Building Spiders (大规模爬取)

from scrapling.spiders import Spider, Response

class MySpider(Spider):
    name = "products"
    start_urls = ["https://shop.example.com/"]
    concurrent_requests = 10  # 并发数

    async def parse(self, response: Response):
        for item in response.css('.product'):
            yield {
                "title": item.css('h2::text').get(),
                "price": item.css('.price::text').get(),
            }

        # 翻页
        next_page = response.css('.next a::attr(href)').get()
        if next_page:
            yield response.follow(next_page)

# 运行
result = MySpider().start()
print(f"爬取了 {len(result.items)} 条")

# 导出
result.items.to_json("output.json")
result.items.to_jsonl("output.jsonl")

断点续爬

# 指定crawl目录，支持暂停/恢复
MySpider(crawldir="./crawl_data").start()

# Ctrl+C 暂停，再次运行从断点继续

多Session混用

from scrapling.spiders import Spider, Request
from scrapling.fetchers import FetcherSession, AsyncStealthySession

class MultiSpider(Spider):
    name = "multi"

    def configure_sessions(self, manager):
        # 普通请求 - 快
        manager.add("fast", FetcherSession(impersonate="chrome"))
        # 隐身请求 - 过反爬
        manager.add("stealth", AsyncStealthySession(headless=True), lazy=True)

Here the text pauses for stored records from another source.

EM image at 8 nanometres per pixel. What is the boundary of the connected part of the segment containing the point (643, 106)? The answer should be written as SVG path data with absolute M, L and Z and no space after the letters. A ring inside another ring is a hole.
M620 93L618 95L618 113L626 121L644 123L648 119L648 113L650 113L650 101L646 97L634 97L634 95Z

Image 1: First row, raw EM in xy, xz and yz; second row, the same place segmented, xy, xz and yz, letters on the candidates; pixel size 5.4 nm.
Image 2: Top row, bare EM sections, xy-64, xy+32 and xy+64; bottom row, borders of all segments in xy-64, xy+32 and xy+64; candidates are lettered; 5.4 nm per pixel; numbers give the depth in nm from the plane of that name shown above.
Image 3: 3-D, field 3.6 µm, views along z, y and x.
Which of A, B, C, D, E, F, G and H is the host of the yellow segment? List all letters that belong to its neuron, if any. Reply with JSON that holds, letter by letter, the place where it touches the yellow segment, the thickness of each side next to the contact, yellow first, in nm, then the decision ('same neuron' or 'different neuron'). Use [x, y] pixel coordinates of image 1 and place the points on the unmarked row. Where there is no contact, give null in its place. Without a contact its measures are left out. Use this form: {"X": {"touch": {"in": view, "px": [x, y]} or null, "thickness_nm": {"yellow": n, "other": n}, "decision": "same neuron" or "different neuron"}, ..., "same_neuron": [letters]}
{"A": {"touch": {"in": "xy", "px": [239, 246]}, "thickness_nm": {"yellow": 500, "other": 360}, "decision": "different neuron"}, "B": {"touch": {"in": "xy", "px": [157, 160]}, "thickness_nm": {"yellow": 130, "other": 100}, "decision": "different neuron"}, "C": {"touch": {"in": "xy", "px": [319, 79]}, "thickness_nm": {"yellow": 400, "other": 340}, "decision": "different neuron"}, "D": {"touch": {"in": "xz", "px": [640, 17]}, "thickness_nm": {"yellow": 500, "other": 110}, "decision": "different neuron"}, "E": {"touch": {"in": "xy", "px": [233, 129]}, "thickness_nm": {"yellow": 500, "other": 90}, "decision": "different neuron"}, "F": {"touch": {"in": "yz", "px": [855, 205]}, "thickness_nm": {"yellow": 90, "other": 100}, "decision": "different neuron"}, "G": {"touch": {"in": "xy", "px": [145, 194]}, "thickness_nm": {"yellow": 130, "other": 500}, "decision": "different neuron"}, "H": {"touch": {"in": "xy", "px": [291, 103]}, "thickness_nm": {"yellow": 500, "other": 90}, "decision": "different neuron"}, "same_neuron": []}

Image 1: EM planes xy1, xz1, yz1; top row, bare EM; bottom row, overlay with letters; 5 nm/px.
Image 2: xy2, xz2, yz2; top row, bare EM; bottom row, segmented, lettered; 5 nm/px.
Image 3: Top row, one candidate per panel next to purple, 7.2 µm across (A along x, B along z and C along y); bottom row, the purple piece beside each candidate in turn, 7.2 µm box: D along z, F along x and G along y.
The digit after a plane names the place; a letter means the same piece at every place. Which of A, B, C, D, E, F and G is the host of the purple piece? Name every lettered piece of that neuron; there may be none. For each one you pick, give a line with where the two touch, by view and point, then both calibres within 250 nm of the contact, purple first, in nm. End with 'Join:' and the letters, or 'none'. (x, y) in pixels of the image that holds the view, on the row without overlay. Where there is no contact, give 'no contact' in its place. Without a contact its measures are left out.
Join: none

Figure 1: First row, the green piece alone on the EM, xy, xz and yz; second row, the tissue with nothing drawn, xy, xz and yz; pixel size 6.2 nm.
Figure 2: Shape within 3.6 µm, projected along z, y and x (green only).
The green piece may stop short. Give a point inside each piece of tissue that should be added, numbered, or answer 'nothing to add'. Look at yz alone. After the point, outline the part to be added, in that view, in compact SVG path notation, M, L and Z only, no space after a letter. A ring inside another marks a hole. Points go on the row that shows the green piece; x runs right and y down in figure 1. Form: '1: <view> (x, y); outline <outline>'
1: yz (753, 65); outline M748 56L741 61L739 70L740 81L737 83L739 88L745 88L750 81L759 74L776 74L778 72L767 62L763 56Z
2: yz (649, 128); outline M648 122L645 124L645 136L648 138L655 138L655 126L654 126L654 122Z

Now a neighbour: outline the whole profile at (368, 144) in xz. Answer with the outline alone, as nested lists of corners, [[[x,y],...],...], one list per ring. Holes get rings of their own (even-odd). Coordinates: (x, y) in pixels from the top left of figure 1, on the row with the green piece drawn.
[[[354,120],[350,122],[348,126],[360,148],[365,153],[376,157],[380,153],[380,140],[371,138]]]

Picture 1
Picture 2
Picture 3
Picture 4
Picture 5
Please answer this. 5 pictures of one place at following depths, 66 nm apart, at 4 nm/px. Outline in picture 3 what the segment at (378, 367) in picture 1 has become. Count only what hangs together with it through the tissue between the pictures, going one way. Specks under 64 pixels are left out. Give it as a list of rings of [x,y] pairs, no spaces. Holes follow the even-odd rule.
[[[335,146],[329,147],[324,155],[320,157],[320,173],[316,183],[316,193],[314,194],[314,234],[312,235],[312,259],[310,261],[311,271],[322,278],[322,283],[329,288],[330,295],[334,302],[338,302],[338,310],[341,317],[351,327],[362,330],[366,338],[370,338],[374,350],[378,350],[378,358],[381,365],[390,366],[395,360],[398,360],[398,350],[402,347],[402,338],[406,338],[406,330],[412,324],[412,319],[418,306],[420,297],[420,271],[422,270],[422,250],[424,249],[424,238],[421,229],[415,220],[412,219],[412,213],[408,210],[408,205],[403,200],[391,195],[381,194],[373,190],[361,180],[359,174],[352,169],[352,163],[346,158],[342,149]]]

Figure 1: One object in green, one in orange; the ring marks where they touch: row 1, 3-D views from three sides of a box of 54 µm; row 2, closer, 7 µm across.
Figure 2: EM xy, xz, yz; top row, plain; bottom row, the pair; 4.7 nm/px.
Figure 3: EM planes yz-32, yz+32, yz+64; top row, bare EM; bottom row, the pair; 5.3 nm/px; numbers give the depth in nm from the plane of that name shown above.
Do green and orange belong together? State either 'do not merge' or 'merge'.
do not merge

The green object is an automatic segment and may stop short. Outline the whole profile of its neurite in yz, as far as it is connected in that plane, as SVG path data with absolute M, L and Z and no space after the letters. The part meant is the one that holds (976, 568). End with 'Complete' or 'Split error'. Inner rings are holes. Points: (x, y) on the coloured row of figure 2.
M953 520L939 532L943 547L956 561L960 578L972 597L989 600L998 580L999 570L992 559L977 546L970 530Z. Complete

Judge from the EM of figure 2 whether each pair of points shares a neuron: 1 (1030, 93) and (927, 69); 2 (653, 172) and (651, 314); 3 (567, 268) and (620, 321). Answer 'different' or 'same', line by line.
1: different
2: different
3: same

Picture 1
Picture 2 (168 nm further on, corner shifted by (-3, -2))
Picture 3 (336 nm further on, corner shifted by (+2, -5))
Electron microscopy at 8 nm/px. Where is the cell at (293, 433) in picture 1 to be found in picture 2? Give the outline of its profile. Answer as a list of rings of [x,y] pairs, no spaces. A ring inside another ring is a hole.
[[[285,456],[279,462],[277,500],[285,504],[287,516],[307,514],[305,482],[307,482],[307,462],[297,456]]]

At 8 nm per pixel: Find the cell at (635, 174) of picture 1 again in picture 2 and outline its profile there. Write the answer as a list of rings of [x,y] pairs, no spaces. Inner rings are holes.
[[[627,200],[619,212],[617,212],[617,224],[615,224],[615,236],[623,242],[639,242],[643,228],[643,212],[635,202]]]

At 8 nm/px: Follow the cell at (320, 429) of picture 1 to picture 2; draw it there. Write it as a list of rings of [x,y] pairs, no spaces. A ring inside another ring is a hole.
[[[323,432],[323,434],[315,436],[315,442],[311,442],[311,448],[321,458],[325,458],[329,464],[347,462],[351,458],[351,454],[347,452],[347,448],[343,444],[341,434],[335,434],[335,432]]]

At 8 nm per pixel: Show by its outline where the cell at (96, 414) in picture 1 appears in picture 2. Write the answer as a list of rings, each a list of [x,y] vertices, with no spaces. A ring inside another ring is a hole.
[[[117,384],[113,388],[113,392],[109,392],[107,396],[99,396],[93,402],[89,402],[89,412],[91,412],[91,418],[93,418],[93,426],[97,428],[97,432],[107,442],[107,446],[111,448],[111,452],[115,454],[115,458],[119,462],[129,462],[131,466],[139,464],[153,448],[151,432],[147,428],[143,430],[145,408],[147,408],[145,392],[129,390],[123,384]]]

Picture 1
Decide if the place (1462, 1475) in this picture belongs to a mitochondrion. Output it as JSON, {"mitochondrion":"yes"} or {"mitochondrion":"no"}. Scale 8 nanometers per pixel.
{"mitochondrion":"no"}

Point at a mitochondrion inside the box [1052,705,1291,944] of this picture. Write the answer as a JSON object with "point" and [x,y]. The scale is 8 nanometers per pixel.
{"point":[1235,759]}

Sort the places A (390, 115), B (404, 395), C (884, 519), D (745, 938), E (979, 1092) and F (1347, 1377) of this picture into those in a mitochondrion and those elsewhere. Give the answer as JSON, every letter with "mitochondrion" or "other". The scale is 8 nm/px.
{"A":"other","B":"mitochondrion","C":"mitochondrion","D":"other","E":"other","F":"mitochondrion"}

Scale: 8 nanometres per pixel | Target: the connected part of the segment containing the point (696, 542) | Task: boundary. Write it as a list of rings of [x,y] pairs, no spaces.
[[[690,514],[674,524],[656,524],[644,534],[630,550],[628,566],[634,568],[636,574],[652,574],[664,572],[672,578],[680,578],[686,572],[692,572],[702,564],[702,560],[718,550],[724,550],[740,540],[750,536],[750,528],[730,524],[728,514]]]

    async def parse(self, response):
        for link in response.css('a::attr(href)').getall():
            if "protected" in link:
                yield Request(link, sid="stealth")  # 用隐身session
            else:
                yield Request(link, sid="fast")      # 用快速session

Adaptive Parsing (自适应解析)

网站改版后自动重新定位元素：

# 首次爬取，保存元素特征
products = page.css('.product', auto_save=True)

# 网站改版后，用adaptive=True自动重新定位
products = page.css('.product', adaptive=True)

Proxy Rotation

from scrapling.fetchers import StealthyFetcher, ProxyRotator

proxies = ProxyRotator([
    "http://proxy1:8080",
    "http://proxy2:8080",
])

page = StealthyFetcher.fetch(
    'https://example.com',
    proxy=proxies.next()
)

CLI Commands

# 交互式shell
scrapling shell

# 直接抓取（不用写代码）
scrapling extract get 'https://example.com' output.md
scrapling extract stealthy-fetch 'https://protected.com' output.html --solve-cloudflare

# 安装浏览器
scrapling install
scrapling install --force

MCP Server (AI集成)

让Claude/Cursor直接调Scrapling爬数据：

pip install "scrapling[ai]"

# 启动MCP服务
scrapling mcp

配置到Claude Desktop的config：

{
  "mcpServers": {
    "scrapling": {
      "command": "scrapling",
      "args": ["mcp"]
    }
  }
}

Common Use Cases

电商比价

from scrapling.fetchers import StealthyFetcher

page = StealthyFetcher.fetch('https://item.jd.com/12345.html', headless=True)
price = page.css('.price::text').get()
title = page.css('.sku-name::text').get()

招聘信息

from scrapling.spiders import Spider, Response

class JobsSpider(Spider):
    name = "jobs"
    start_urls = ["https://www.zhipin.com/job_detail/?query=Python"]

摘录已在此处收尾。